I am using a pymongo in a sharded mongo environment.
I have some fairly write-intensive systems, so I split the data up by time, with one database per hour, so the heavy-lifting of index-updates can happen in-memory, and to give us more flexibility to make performance-related tradeoffs.
I have a number of processes writing to the latest hour's database, and another handful of processes reading from the last n hours of data. To keep things simple, I would like these processes to remain independent. (I do not want to have to synchronize them).
The hourly databases are sharded on creation, so that reads and writes are distributed across the cluster.
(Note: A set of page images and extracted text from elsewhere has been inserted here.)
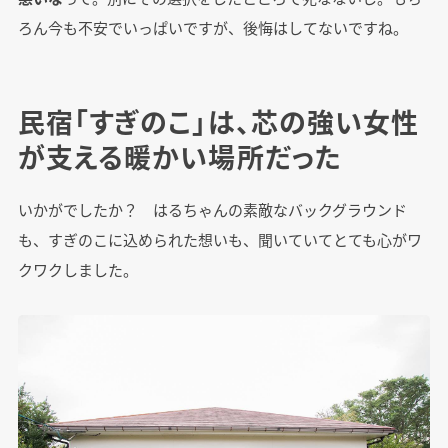
ろん今も不安でいっぱいですが、後悔はしてないですね。
民宿「すぎのこ」は、芯の強い女性
が支える暖かい場所だった
いかがでしたか？ はるちゃんの素敵なバックグラウンド
も、すぎのこに込められた想いも、聞いていてとても心がワ
クワクしました。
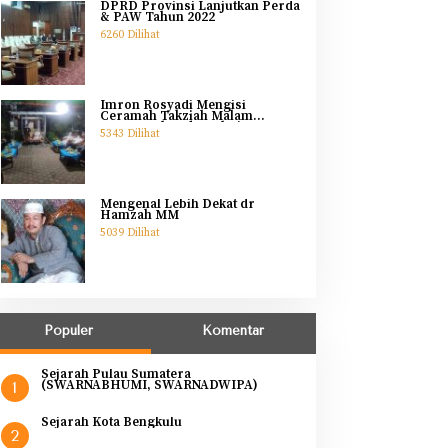
DPRD Provinsi Lanjutkan Perda
& PAW Tahun 2022
6260 Dilihat
Imron Rosyadi Mengisi
Ceramah Takziah Malam
Pertama Ibunda Helmi
5343 Dilihat
Mengenal Lebih Dekat dr
Hamzah MM
5039 Dilihat
Populer
Komentar
Sejarah Pulau Sumatera
(SWARNABHUMI, SWARNADWIPA)
1
Sejarah Kota Bengkulu
2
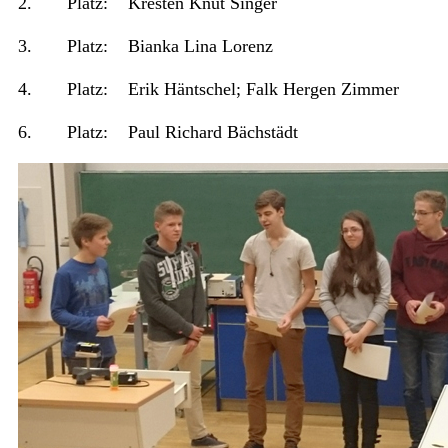
2. Platz: Kresten Knut Singer
3. Platz: Bianka Lina Lorenz
4. Platz: Erik Häntschel; Falk Hergen Zimmer
6. Platz: Paul Richard Bächstädt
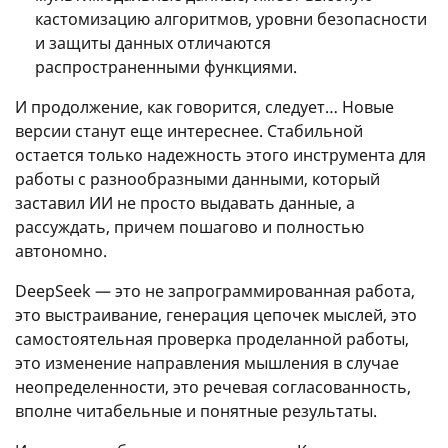
кастомизацию алгоритмов, уровни безопасности
и защиты данных отличаются
распространенными функциями.
И продолжение, как говорится, следует… Новые
версии станут еще интереснее. Стабильной
остается только надежность этого инструмента для
работы с разнообразными данными, который
заставил ИИ не просто выдавать данные, а
рассуждать, причем пошагово и полностью
автономно.
DeepSeek — это не запрограммированная работа,
это выстраивание, генерация цепочек мыслей, это
самостоятельная проверка проделанной работы,
это изменение направления мышления в случае
неопределенности, это речевая согласованность,
вполне читабельные и понятные результаты.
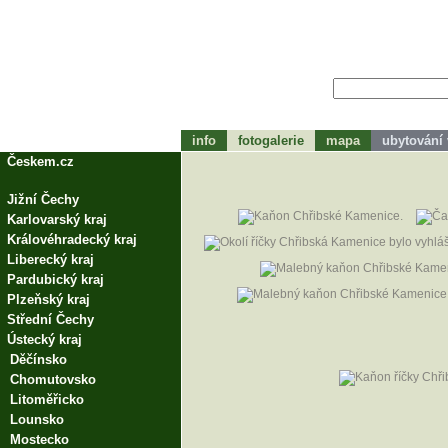
info
fotogalerie
mapa
ubytování 
tohle bude zápátí
Českem.cz
Jižní Čechy
Karlovarský kraj
Královéhradecký kraj
Liberecký kraj
Pardubický kraj
Plzeňský kraj
Střední Čechy
Ústecký kraj
Děčínsko
Chomutovsko
Litoměřicko
Lounsko
Mostecko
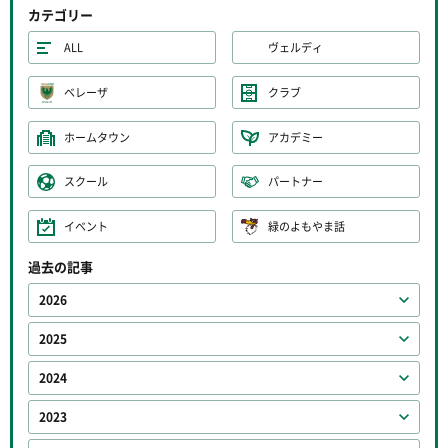
カテゴリー
ALL
ヴェルディ
ベレーザ
クラブ
ホームタウン
アカデミー
スクール
パートナー
イベント
緑のよもやま話
過去の記事
2026
2025
2024
2023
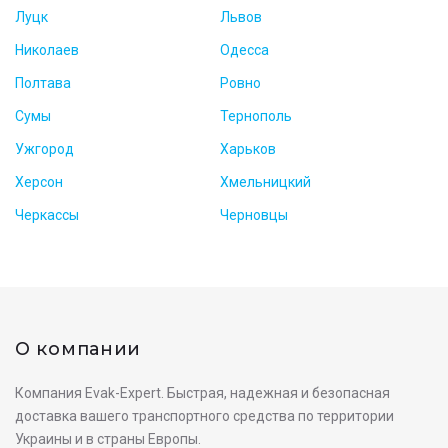
Луцк
Львов
Николаев
Одесса
Полтава
Ровно
Сумы
Тернополь
Ужгород
Харьков
Херсон
Хмельницкий
Черкассы
Черновцы
О компании
Компания Evak-Expert. Быстрая, надежная и безопасная
доставка вашего транспортного средства по территории
Украины и в страны Европы.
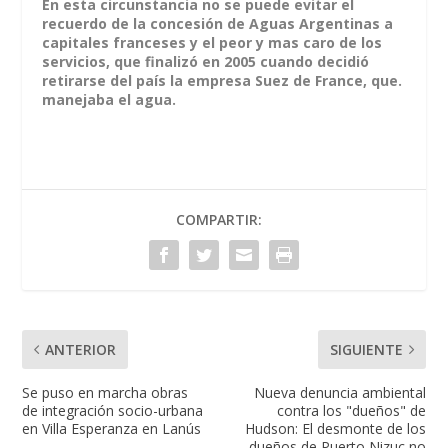
En esta circunstancia no se puede evitar el
recuerdo de la concesión de Aguas Argentinas a
capitales franceses y el peor y mas caro de los
servicios, que finalizó en 2005 cuando decidió
retirarse del país la empresa Suez de France, que.
manejaba el agua.
COMPARTIR:
ANTERIOR
SIGUIENTE
Se puso en marcha obras
Nueva denuncia ambiental
de integración socio-urbana
contra los "dueños" de
en Villa Esperanza en Lanús
Hudson: El desmonte de los
dueños de Puerto Nizuc no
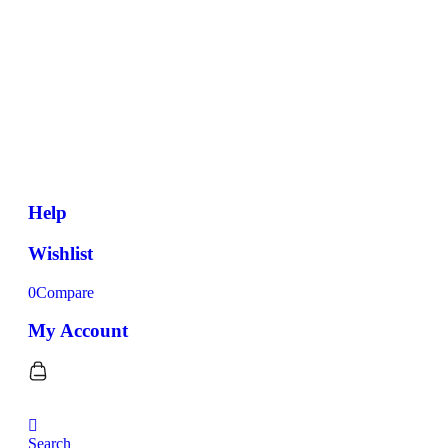
Help
Wishlist
0
Compare
My Account
Search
Unfortunately, the (independent) read processes fall over when they try to read from the latest db whilst the sharding operation is still incomplete.
As I see it, I have a small handful of options available to me:
-
I can make the read process tolerant to errors, so that when it encounters a failure due to in-progress sharding operations, it can carry on regardless. (This seems the neatest and most pythonic option to me, but runs the risk that the throwing/catching process might lead to large delays).
-
I can make the read process ignore the most recent database until it is at least 10 minutes old. This will give the sharding operation some time to complete. I do not really like this option because of the involvement of a seemingly arbitrary time interval, making it feel less deterministic than I would like. (Perhaps more acceptable, I could pre-create a few hours worth of databases, and ensure that they are sharded & fully configured well in advance)
-
I can make the write process create each hourly database by calling the copyDatabase command on a pre-sharded empty database. This approach presumes that the sharding state will be copied with the rest of the database, and that the in-progress copy operation will not be vulnerable to the same (or similar) errors as the in-progress sharding operation was.
-
I can attempt to synchronise the reads and the writes by maintaining a record of the most-recently-created database, populated when the database is fully ready to be written to. I do not like this approach because it couples the read & write processes together, and introduces a level of complexity that I think I can avoid.
Are there any options that I have missed?
Right now, option 2b seems the most attractive.
Best Answer
Some thoughts on each of the options:
Overall, if you know you are going to need a new database every hour, create multiple databases in advance of their need. I know this would mean extra disk usage, but it should be quite predictable (look into the
--smallfiles
option if your data set is quite small).